(Stored data entries)
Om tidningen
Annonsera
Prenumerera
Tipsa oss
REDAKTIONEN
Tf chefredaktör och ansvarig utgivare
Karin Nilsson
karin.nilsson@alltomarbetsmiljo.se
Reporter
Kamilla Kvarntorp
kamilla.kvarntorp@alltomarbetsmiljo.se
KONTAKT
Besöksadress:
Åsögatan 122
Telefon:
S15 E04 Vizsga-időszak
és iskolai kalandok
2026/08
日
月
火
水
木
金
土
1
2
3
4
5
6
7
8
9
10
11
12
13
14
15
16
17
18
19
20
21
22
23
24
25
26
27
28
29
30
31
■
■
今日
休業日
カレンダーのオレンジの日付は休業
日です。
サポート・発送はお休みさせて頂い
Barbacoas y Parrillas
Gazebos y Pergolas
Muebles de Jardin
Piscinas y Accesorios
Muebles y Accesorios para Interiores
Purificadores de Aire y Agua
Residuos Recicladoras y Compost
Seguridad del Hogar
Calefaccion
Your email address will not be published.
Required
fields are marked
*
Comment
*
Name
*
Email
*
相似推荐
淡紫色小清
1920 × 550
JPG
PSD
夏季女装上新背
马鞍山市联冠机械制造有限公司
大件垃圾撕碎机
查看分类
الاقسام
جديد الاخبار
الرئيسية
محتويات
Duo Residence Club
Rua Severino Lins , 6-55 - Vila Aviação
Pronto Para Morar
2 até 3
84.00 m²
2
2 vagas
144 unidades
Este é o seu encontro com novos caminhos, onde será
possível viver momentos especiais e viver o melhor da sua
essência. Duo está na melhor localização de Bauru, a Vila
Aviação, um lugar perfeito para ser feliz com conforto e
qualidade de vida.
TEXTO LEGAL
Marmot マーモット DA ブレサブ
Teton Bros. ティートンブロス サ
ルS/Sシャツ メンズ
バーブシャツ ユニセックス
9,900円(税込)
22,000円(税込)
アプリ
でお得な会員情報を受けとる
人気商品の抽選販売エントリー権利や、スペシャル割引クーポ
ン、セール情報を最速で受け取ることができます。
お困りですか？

▶ **Problem details**
Wherever the string "alltomarbetsmiljo" appears in the entries above, list that line.

▶ **Exercise response**
karin.nilsson@alltomarbetsmiljo.se
kamilla.kvarntorp@alltomarbetsmiljo.se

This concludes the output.